Exercise.
Reproduce every record below word for word and include no pictures.

══ Record extracts

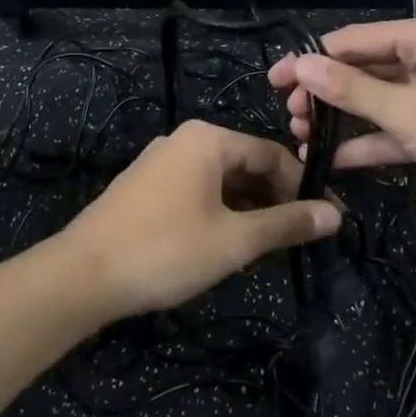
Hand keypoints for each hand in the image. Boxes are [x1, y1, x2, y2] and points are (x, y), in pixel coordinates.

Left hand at [56, 121, 340, 317]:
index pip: (272, 154)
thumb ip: (286, 224)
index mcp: (208, 140)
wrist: (81, 276)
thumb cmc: (166, 250)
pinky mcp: (144, 189)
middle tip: (301, 237)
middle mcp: (183, 141)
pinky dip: (220, 213)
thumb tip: (334, 215)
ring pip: (221, 182)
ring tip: (271, 247)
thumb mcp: (234, 240)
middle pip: (246, 165)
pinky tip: (230, 244)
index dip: (303, 187)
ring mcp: (160, 164)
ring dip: (249, 210)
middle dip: (276, 199)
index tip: (327, 219)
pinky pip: (196, 193)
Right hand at [269, 15, 415, 240]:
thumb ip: (351, 88)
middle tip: (290, 118)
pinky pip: (395, 130)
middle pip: (364, 69)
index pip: (355, 39)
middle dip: (326, 93)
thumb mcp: (408, 111)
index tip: (274, 82)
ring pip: (377, 102)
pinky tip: (332, 161)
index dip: (311, 60)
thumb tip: (300, 64)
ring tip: (302, 139)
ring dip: (342, 120)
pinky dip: (368, 143)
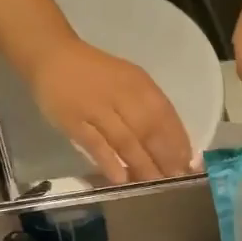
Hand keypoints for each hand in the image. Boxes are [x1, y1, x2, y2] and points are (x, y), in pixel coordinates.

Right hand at [30, 37, 196, 183]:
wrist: (52, 55)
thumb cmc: (97, 74)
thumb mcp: (128, 82)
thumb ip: (148, 108)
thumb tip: (173, 145)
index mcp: (138, 84)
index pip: (166, 115)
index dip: (178, 141)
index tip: (189, 165)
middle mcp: (121, 94)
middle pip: (149, 130)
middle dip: (165, 157)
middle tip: (176, 180)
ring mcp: (96, 108)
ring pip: (125, 140)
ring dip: (143, 164)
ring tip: (155, 185)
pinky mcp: (73, 121)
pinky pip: (95, 144)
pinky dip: (109, 161)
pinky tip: (122, 179)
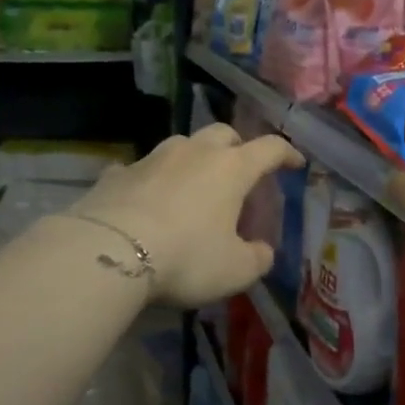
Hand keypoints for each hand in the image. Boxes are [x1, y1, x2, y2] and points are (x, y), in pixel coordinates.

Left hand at [68, 123, 303, 306]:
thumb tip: (261, 250)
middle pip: (224, 134)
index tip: (296, 164)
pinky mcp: (116, 174)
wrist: (108, 253)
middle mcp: (194, 152)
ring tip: (193, 186)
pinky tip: (145, 199)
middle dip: (238, 148)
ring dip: (193, 160)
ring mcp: (152, 159)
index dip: (287, 154)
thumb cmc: (187, 256)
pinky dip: (149, 180)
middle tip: (240, 172)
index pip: (270, 149)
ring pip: (181, 145)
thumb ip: (258, 258)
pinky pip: (140, 170)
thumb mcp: (236, 270)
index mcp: (232, 168)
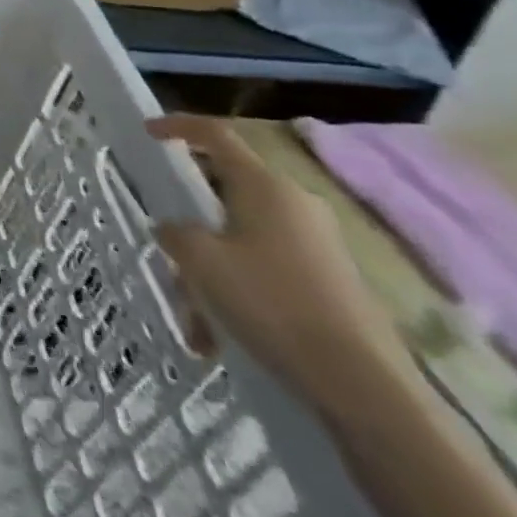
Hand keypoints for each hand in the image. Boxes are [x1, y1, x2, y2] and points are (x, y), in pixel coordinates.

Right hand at [147, 114, 407, 402]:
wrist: (367, 390)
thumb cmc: (272, 304)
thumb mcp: (201, 262)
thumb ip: (176, 233)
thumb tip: (174, 229)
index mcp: (265, 185)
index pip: (216, 134)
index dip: (178, 126)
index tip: (148, 132)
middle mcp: (296, 204)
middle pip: (226, 192)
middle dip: (190, 223)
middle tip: (166, 247)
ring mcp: (320, 245)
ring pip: (242, 239)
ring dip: (211, 270)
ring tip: (194, 318)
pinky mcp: (333, 283)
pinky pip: (268, 270)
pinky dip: (238, 291)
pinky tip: (224, 337)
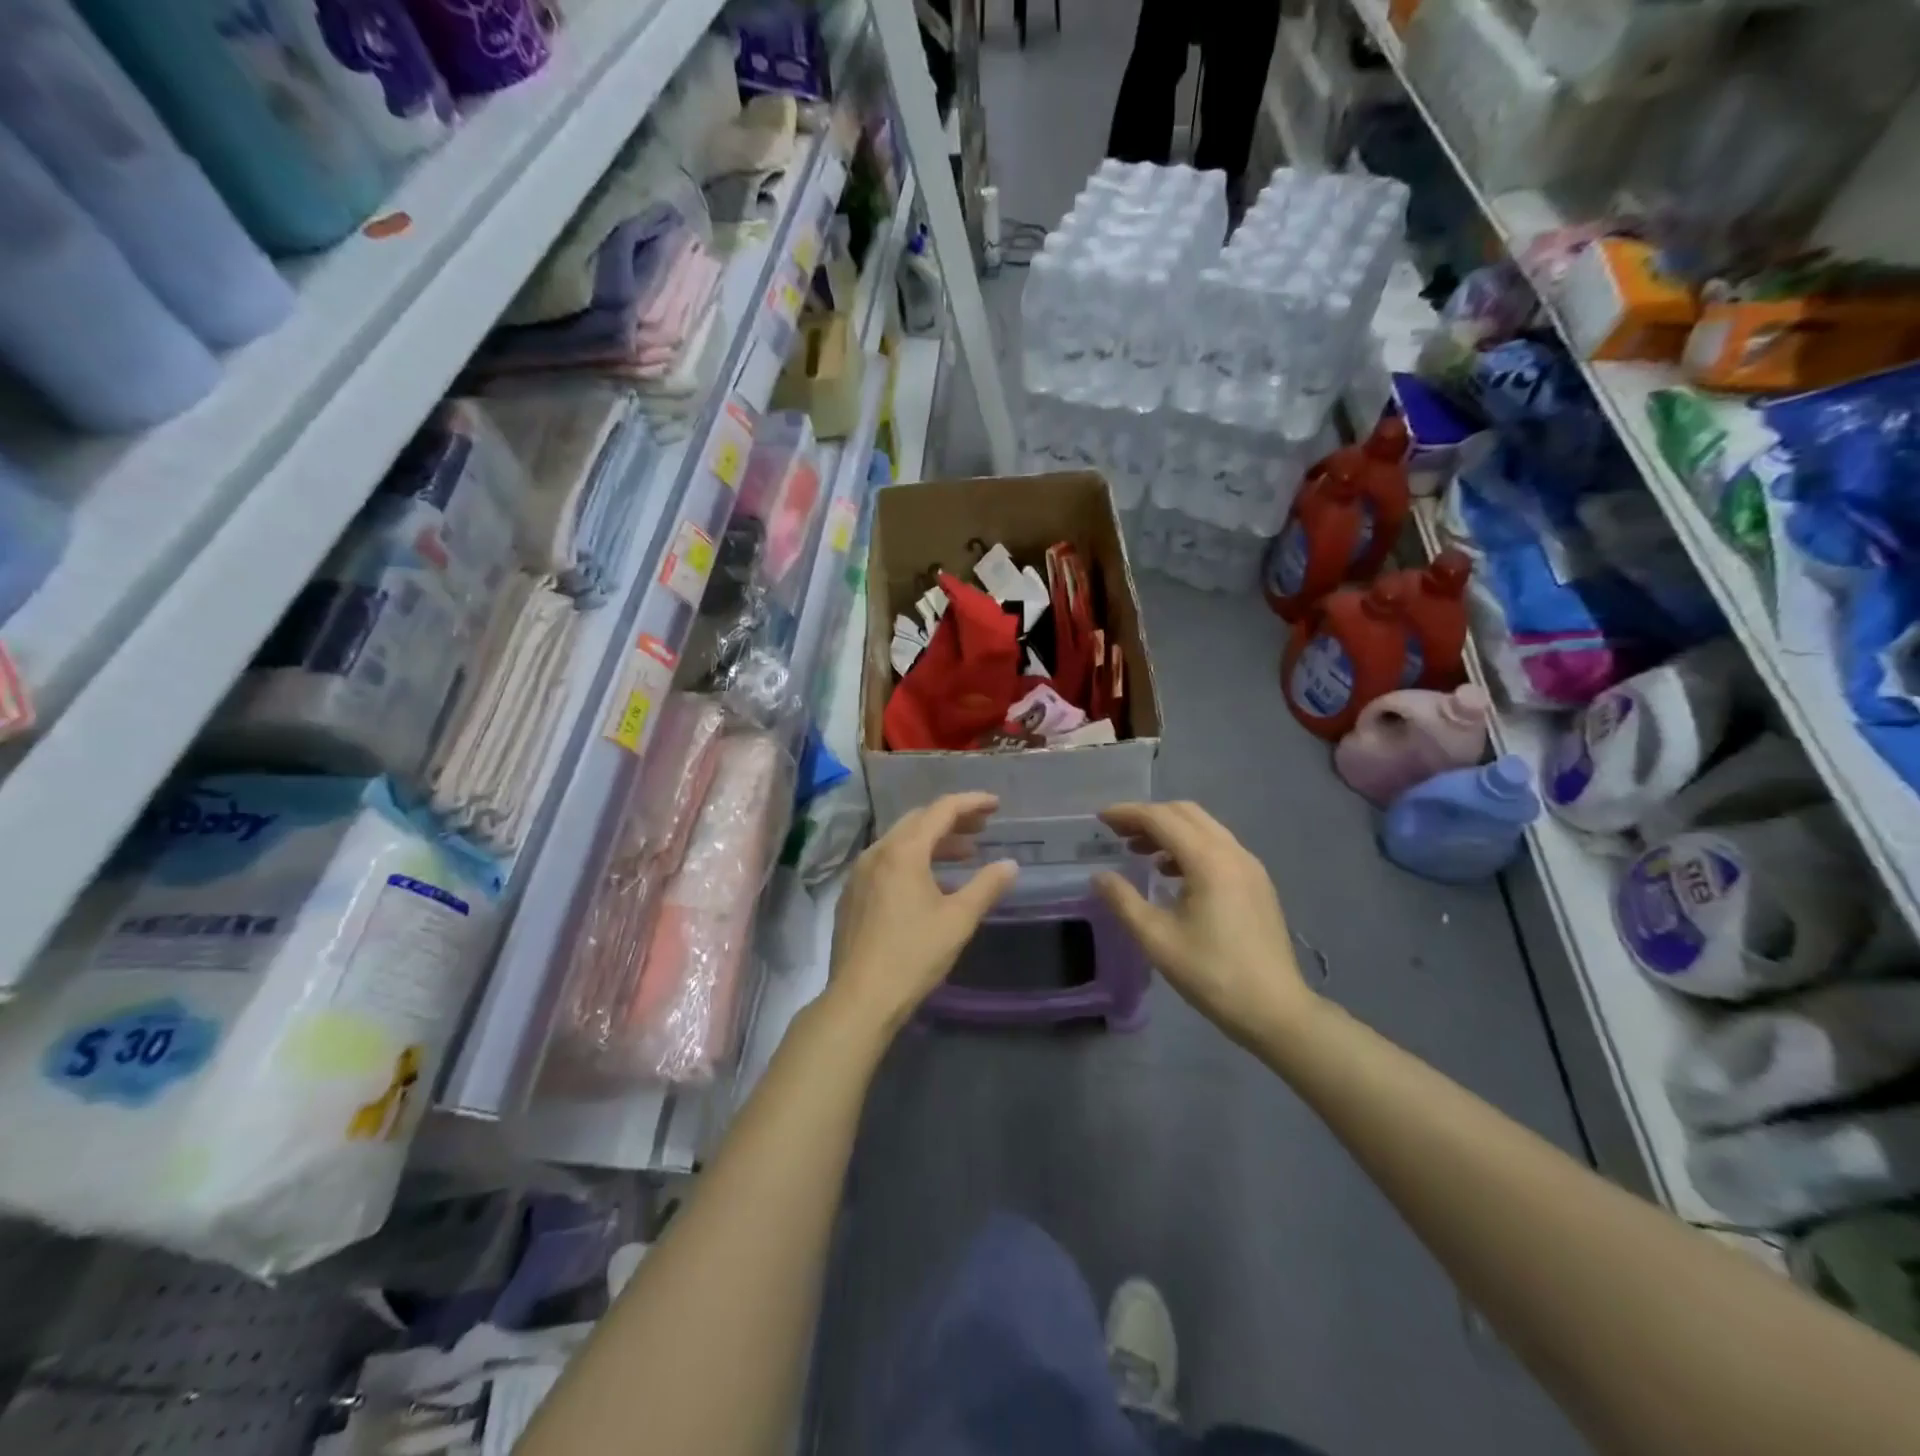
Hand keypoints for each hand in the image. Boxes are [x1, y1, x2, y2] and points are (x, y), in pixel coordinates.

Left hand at [825, 793, 1017, 1039]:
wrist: (859, 998)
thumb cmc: (913, 955)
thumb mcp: (958, 920)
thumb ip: (986, 886)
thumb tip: (1010, 865)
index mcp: (903, 851)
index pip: (941, 810)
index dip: (971, 803)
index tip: (996, 805)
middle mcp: (877, 852)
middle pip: (918, 821)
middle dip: (952, 820)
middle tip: (982, 828)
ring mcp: (859, 873)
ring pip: (900, 841)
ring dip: (933, 841)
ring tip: (964, 854)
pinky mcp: (852, 894)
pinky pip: (886, 862)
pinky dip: (913, 860)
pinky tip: (930, 882)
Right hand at [1094, 802, 1314, 1045]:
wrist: (1275, 1010)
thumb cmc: (1212, 974)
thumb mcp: (1157, 940)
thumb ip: (1124, 901)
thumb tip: (1099, 877)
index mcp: (1209, 861)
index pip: (1162, 819)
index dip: (1128, 814)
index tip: (1101, 820)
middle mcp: (1233, 853)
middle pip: (1185, 814)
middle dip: (1148, 816)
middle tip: (1117, 833)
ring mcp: (1250, 866)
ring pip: (1204, 828)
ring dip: (1169, 830)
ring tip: (1139, 852)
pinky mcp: (1257, 883)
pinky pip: (1218, 847)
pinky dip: (1189, 846)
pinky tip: (1172, 873)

════

Completed task.
Hand keypoints for each hand in the image. Boxes are [x1, y1, x2, y2] and points are (x, y), in pixel coordinates.

Left hand at [56, 121, 340, 317]:
index pip: (272, 154)
thumb ip: (286, 224)
index mcp: (208, 140)
wrist: (81, 276)
thumb cmc: (166, 250)
pinky mcp: (144, 189)
middle tip: (301, 237)
middle mcp: (183, 141)
pinky dip: (220, 213)
thumb tip: (334, 215)
ring pip: (221, 182)
ring tip: (271, 247)
thumb mcp: (234, 240)
middle pip: (246, 165)
pinky tip: (230, 244)
index dip: (303, 187)
ring mcp: (160, 164)
ring dip: (249, 210)
middle dip: (276, 199)
index tip: (327, 219)
pinky pip: (196, 193)
Right hand at [269, 15, 415, 240]:
thumb ip: (351, 88)
middle tip: (290, 118)
pinky pip: (395, 130)
middle pip: (364, 69)
index pip: (355, 39)
middle dip: (326, 93)
thumb mcp: (408, 111)
index tip: (274, 82)
ring pip: (377, 102)
pinky tip: (332, 161)
index dip: (311, 60)
thumb tip: (300, 64)
ring tip: (302, 139)
ring dip: (342, 120)
pinky dip: (368, 143)
Hand keypoints for each hand in the image. Boxes are [x1, y1, x2, y2] and points are (x, y), in pixel coordinates.

Right hand at [30, 37, 196, 183]:
wrist: (52, 55)
thumb cmc: (97, 74)
thumb mcp: (128, 82)
thumb ip: (148, 108)
thumb tip: (173, 145)
index mcp: (138, 84)
index pip: (166, 115)
index dip: (178, 141)
index tip: (189, 165)
middle mcp: (121, 94)
middle pip: (149, 130)
middle dip: (165, 157)
middle tip: (176, 180)
ring mcp: (96, 108)
ring pip: (125, 140)
ring dip: (143, 164)
ring tip: (155, 185)
pinky mcp: (73, 121)
pinky pip: (95, 144)
pinky dip: (109, 161)
pinky tip: (122, 179)
Hand keypoints for each hand in the image. Boxes are [x1, y1, x2, y2] and points are (x, y), in pixel coordinates.

Left hand at [68, 123, 303, 306]:
thumb tip: (261, 250)
middle pip: (224, 134)
index tip: (296, 164)
pinky mcp: (116, 174)
wrist: (108, 253)
middle mcp: (194, 152)
ring tip: (193, 186)
pinky tip: (145, 199)
middle dip: (238, 148)
ring dip: (193, 160)
ring mcp: (152, 159)
index dip: (287, 154)
thumb cmc: (187, 256)
pinky dip: (149, 180)
middle tip: (240, 172)
index pip: (270, 149)
ring pip: (181, 145)
thumb ip: (258, 258)
pinky pip: (140, 170)
thumb mcp: (236, 270)
index mcp: (232, 168)
Hand keypoints for each hand in the image. Boxes are [x1, y1, x2, y2] and points are (x, y), in pixel coordinates.

Right hand at [147, 114, 407, 402]:
wrist: (367, 390)
thumb cmc: (272, 304)
thumb mcp: (201, 262)
thumb ip: (176, 233)
thumb tip: (174, 229)
index mcp: (265, 185)
index pip: (216, 134)
index dip: (178, 126)
index tip: (148, 132)
middle mcp: (296, 204)
middle pip: (226, 192)
middle dip: (190, 223)
middle tip: (166, 247)
ring mcp: (320, 245)
ring pip: (242, 239)
ring dip: (211, 270)
ring tip: (194, 318)
pinky mcp: (333, 283)
pinky pip: (268, 270)
pinky dip: (238, 291)
pinky tip: (224, 337)
Hand keypoints for each hand in the image. Boxes are [x1, y1, x2, y2] and points are (x, y), in pixel coordinates.

Left hand at [825, 793, 1017, 1039]:
wrist: (859, 998)
thumb cmc: (913, 955)
thumb mcp: (958, 920)
thumb ip: (986, 886)
thumb tip: (1010, 865)
index mcp: (903, 851)
index pip: (941, 810)
index dip: (971, 803)
index tip: (996, 805)
middle mcp: (877, 852)
middle pip: (918, 821)
middle dip: (952, 820)
middle tip: (982, 828)
ring mcp: (859, 873)
ring pip: (900, 841)
ring dip: (933, 841)
ring tip: (964, 854)
pinky mcp: (852, 894)
pinky pip: (886, 862)
pinky dip: (913, 860)
pinky tip: (930, 882)
Right hand at [1094, 802, 1314, 1045]:
wrist: (1275, 1010)
thumb cmc: (1212, 974)
thumb mcp: (1157, 940)
thumb ip: (1124, 901)
thumb tip: (1099, 877)
index mcp: (1209, 861)
index pip: (1162, 819)
index dip: (1128, 814)
index tip: (1101, 820)
middle mcp: (1233, 853)
middle pip: (1185, 814)
middle dip: (1148, 816)
middle tip: (1117, 833)
ring mcp: (1250, 866)
ring pip: (1204, 828)
ring dip: (1169, 830)
ring tip: (1139, 852)
pinky mcp: (1257, 883)
pinky pip: (1218, 847)
pinky dip: (1189, 846)
pinky tip: (1172, 873)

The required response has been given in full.